* **WORK INSTRUCTIONS**
All of the records must be repeated exactly.

* **INFORMATION SHOWN**
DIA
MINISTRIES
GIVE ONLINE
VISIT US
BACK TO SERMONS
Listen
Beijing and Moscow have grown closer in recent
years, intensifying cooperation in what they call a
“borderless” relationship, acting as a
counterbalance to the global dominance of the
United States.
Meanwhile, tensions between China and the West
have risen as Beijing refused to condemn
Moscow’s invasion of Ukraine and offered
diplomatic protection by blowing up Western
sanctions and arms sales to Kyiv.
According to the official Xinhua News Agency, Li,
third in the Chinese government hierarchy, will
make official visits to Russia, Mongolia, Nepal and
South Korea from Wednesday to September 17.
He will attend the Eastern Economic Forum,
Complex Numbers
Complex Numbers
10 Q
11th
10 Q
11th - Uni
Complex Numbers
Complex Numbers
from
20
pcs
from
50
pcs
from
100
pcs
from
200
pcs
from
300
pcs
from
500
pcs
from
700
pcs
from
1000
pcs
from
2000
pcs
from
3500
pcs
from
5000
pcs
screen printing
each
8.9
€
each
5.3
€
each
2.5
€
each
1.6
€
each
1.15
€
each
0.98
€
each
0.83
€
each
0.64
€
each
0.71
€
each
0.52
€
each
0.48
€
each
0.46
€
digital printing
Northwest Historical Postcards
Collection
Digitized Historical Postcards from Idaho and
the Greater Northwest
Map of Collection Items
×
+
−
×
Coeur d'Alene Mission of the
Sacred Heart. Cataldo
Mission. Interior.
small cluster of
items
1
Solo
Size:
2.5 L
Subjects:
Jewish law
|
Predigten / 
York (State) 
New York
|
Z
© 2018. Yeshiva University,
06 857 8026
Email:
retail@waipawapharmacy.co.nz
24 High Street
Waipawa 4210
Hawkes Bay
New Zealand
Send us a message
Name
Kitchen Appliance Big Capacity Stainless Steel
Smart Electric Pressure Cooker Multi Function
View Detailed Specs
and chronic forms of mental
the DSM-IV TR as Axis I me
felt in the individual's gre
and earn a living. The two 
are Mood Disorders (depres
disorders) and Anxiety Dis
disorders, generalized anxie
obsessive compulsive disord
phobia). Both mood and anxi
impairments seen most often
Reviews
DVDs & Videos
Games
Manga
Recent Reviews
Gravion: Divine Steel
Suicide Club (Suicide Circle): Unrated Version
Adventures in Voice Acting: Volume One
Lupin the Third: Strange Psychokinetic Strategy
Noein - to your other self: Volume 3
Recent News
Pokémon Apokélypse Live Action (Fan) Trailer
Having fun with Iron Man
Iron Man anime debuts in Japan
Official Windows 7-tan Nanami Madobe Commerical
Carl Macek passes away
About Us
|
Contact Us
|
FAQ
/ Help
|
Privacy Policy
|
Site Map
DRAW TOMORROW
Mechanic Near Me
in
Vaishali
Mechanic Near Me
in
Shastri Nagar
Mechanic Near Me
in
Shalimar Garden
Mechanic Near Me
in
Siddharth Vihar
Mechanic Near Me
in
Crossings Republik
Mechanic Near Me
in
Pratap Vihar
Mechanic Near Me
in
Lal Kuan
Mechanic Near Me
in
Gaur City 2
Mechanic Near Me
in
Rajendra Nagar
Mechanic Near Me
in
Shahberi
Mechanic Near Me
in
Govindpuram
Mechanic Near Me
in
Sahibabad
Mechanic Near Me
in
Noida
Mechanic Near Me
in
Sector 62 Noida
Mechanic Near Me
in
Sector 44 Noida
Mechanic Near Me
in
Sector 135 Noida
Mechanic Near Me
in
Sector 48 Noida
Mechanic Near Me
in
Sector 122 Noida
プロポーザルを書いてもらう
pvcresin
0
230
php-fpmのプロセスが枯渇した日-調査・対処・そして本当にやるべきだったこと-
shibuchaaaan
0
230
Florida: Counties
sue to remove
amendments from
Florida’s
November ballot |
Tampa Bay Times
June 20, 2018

* **SOLUTION BELOW**
DIA
MINISTRIES
GIVE ONLINE
VISIT US
BACK TO SERMONS
Listen
Beijing and Moscow have grown closer in recent
years, intensifying cooperation in what they call a
“borderless” relationship, acting as a
counterbalance to the global dominance of the
United States.
Meanwhile, tensions between China and the West
have risen as Beijing refused to condemn
Moscow’s invasion of Ukraine and offered
diplomatic protection by blowing up Western
sanctions and arms sales to Kyiv.
According to the official Xinhua News Agency, Li,
third in the Chinese government hierarchy, will
make official visits to Russia, Mongolia, Nepal and
South Korea from Wednesday to September 17.
He will attend the Eastern Economic Forum,
Complex Numbers
Complex Numbers
10 Q
11th
10 Q
11th - Uni
Complex Numbers
Complex Numbers
from
20
pcs
from
50
pcs
from
100
pcs
from
200
pcs
from
300
pcs
from
500
pcs
from
700
pcs
from
1000
pcs
from
2000
pcs
from
3500
pcs
from
5000
pcs
screen printing
each
8.9
€
each
5.3
€
each
2.5
€
each
1.6
€
each
1.15
€
each
0.98
€
each
0.83
€
each
0.64
€
each
0.71
€
each
0.52
€
each
0.48
€
each
0.46
€
digital printing
Northwest Historical Postcards
Collection
Digitized Historical Postcards from Idaho and
the Greater Northwest
Map of Collection Items
×
+
−
×
Coeur d'Alene Mission of the
Sacred Heart. Cataldo
Mission. Interior.
small cluster of
items
1
Solo
Size:
2.5 L
Subjects:
Jewish law
|
Predigten / 
York (State) 
New York
|
Z
© 2018. Yeshiva University,
06 857 8026
Email:
retail@waipawapharmacy.co.nz
24 High Street
Waipawa 4210
Hawkes Bay
New Zealand
Send us a message
Name
Kitchen Appliance Big Capacity Stainless Steel
Smart Electric Pressure Cooker Multi Function
View Detailed Specs
and chronic forms of mental
the DSM-IV TR as Axis I me
felt in the individual's gre
and earn a living. The two 
are Mood Disorders (depres
disorders) and Anxiety Dis
disorders, generalized anxie
obsessive compulsive disord
phobia). Both mood and anxi
impairments seen most often
Reviews
DVDs & Videos
Games
Manga
Recent Reviews
Gravion: Divine Steel
Suicide Club (Suicide Circle): Unrated Version
Adventures in Voice Acting: Volume One
Lupin the Third: Strange Psychokinetic Strategy
Noein - to your other self: Volume 3
Recent News
Pokémon Apokélypse Live Action (Fan) Trailer
Having fun with Iron Man
Iron Man anime debuts in Japan
Official Windows 7-tan Nanami Madobe Commerical
Carl Macek passes away
About Us
|
Contact Us
|
FAQ
/ Help
|
Privacy Policy
|
Site Map
DRAW TOMORROW
Mechanic Near Me
in
Vaishali
Mechanic Near Me
in
Shastri Nagar
Mechanic Near Me
in
Shalimar Garden
Mechanic Near Me
in
Siddharth Vihar
Mechanic Near Me
in
Crossings Republik
Mechanic Near Me
in
Pratap Vihar
Mechanic Near Me
in
Lal Kuan
Mechanic Near Me
in
Gaur City 2
Mechanic Near Me
in
Rajendra Nagar
Mechanic Near Me
in
Shahberi
Mechanic Near Me
in
Govindpuram
Mechanic Near Me
in
Sahibabad
Mechanic Near Me
in
Noida
Mechanic Near Me
in
Sector 62 Noida
Mechanic Near Me
in
Sector 44 Noida
Mechanic Near Me
in
Sector 135 Noida
Mechanic Near Me
in
Sector 48 Noida
Mechanic Near Me
in
Sector 122 Noida
プロポーザルを書いてもらう
pvcresin
0
230
php-fpmのプロセスが枯渇した日-調査・対処・そして本当にやるべきだったこと-
shibuchaaaan
0
230
Florida: Counties
sue to remove
amendments from
Florida’s
November ballot |
Tampa Bay Times
June 20, 2018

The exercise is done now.